Since his appointment as president in 2011 following a military intervention that ousted Laurent Gbagbo over his refusal to acknowledge defeat in a November 2010 vote, Ouattara, 76, has consolidated his power base. He’s overseen an economy that’s expanded 8 percent last year, and led his ruling coalition to a comfortable win in 2016 parliamentary elections, taking 167 of the 255 seats.

President’s Policies

Lawmakers have given strong support to the president’s policies, with more than 94 percent of deputies approving the 2018 budget in December. The National Assembly is headed by former rebel leader Guillaume Soro, whose troops fought against Gbagbo’s in 2011.

Creating a Senate was one of the main changes of a constitutional reform that was approved in a 2016 referendum. The opposition will boycott the election because it says the electoral commission is dominated by Ouattara supporters and the Senate will create a system of patronage. Police intervened to end a small protest by opposition supporters in the commercial capital, Abidjan, on Thursday.

The election is indirect, with an electoral college of municipal and regional councilors casting votes.

The Senate represents regional authorities and Ivorians living overseas, according to the constitution.
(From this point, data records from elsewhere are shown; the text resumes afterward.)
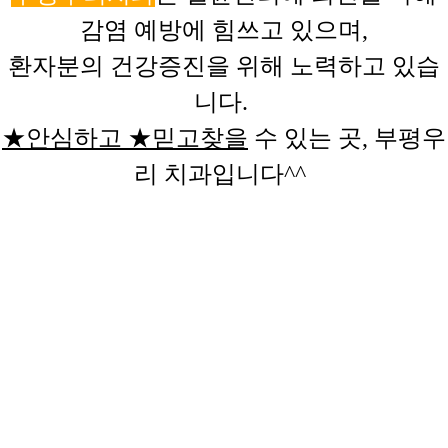
감염 예방에 힘쓰고 있으며,
환자분
의 건강증진을 위해 노력하고 있습
니다.
★안심하고
★
믿고찾을
수 있는 곳, 부평우
리 치과입니다^^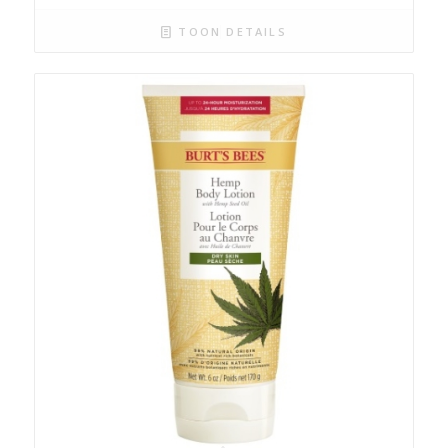
TOON DETAILS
The appointed Senators will be chosen from among former heads of public bodies, ex-prime ministers and high-profile personalities.

“The Senate will be a marginal player at best,” Amaka Anku, Africa analyst at New York-based Eurasia Group, said in an emailed response to questions. “Though the new constitution does afford the Senate a say in legislation, the National Assembly gets the final say where there is disagreement between the two chambers.”

Public Apathy

After Senegal scrapped its Senate in 2012 to save money, Ivory Coast’s move to establish the chamber is seen by some as wasteful. The election has sparked little interest among Ivorians, many of whom don’t really understand the purpose of a Senate, said Francis Akindes, a sociologist based in the commercial capital, Abidjan.

“There’s a strong feeling that the Senate will only mean additional public expenses, and that this money could have been used for social expenditures instead,” he said.

Even as the ruling coalition is united in its approach to the Senate vote, the last few weeks have exposed further cracks in the alliance that’s bitterly divided over who will succeed Ouattara when he steps down in 2020, BMI Research said.

The question of Ouattara’s succession “may create obstacles to coherent legislative cooperation in the coming quarters,” BMI said in a report. “If these divisions are exacerbated, it will weigh on policy formation and would undermine the president’s greater powers created by the new senate.”